#### ページ抜粋

===============

1999 SEPTEMBER
NO.287
KYOTO MEDIA STATION

特集
高齢社会におけるビジネスチャンスと情報通信技術の果たす役割

21世紀を目前に控え、わが国では急速に高齢化が進展している。そして、これと並行して、高齢者をターゲットにしたシルバービジネスは急速に成長を続け、巨大マーケットを形成することが期待されている。今回は、来るべき高齢社会の到来を見据えながら、現在におけるシルバーマーケットの動向と今後の情報通信技術の役割について考えてみたい。

===============

#### 収集したデータ項目
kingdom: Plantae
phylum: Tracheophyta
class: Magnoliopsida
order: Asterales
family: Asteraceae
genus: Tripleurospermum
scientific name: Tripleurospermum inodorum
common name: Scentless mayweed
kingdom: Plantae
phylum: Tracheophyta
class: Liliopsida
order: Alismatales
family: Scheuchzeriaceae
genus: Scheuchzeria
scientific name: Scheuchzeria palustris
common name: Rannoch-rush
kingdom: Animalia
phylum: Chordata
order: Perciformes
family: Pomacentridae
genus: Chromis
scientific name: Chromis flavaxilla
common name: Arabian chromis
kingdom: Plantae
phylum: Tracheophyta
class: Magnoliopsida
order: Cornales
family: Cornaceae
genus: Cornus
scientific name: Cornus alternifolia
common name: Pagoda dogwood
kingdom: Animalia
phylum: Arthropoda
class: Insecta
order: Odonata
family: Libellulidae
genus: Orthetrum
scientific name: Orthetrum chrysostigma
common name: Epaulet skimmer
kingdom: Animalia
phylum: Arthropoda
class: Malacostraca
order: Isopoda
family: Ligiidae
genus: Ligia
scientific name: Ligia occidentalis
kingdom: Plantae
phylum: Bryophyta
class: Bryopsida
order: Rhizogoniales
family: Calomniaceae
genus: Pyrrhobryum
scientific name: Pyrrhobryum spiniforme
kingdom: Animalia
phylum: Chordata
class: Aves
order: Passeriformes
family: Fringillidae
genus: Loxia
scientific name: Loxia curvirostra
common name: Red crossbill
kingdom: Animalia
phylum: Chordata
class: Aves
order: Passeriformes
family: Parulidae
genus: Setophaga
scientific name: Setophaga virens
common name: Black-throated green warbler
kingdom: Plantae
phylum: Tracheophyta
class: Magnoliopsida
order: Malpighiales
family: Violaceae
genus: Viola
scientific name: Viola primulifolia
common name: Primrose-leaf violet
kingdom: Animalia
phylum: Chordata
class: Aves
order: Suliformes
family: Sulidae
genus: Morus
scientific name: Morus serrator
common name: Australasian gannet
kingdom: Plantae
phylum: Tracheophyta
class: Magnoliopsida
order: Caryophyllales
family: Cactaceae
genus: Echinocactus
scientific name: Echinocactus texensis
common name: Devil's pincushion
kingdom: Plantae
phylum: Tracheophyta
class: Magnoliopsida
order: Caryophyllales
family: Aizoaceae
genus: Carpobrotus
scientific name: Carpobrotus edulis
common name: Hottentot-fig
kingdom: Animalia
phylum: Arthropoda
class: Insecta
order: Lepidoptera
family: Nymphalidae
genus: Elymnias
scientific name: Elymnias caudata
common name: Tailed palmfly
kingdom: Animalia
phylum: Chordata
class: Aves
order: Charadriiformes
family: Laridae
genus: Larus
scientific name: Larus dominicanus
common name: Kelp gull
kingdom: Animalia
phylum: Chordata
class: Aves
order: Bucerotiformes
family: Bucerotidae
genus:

===============

#### 作業依頼 1
高齢社会を扱った特集記事は、どのような到来を見据えて、何について考えようとしていますか？1〜3文で答えてください。
#### 作業依頼 2
高齢社会を扱った特集記事の本文を、最後の文の後から書き継いでください。
記録はこの特集記事とは別の資料です。

#### 結果 1
来るべき高齢社会の到来を見据えています。そのうえで、現在のシルバーマーケットの動向と、今後の情報通信技術の役割について考えようとしています。

#### 結果 2
加速する日本社会の高齢化

平成10年度総務庁統計局の調査によると、日本の65歳以上の高齢者数は2,049万人で、総人口の16.2%に相当する。2015年には4人に1人が65歳以上になるとの厚生省試算もあり、欧米諸国に比べ急速に高齢化が進展していることがうかがえる(図-1)。このような高齢社会の到来に向けて、平成12年4月から介護保険制度が導入され、ホームヘルパーの派遣や看護婦の訪問といった在宅サービス、特別養護老人ホームへの入所などさまざまな施設サービスが検討されている。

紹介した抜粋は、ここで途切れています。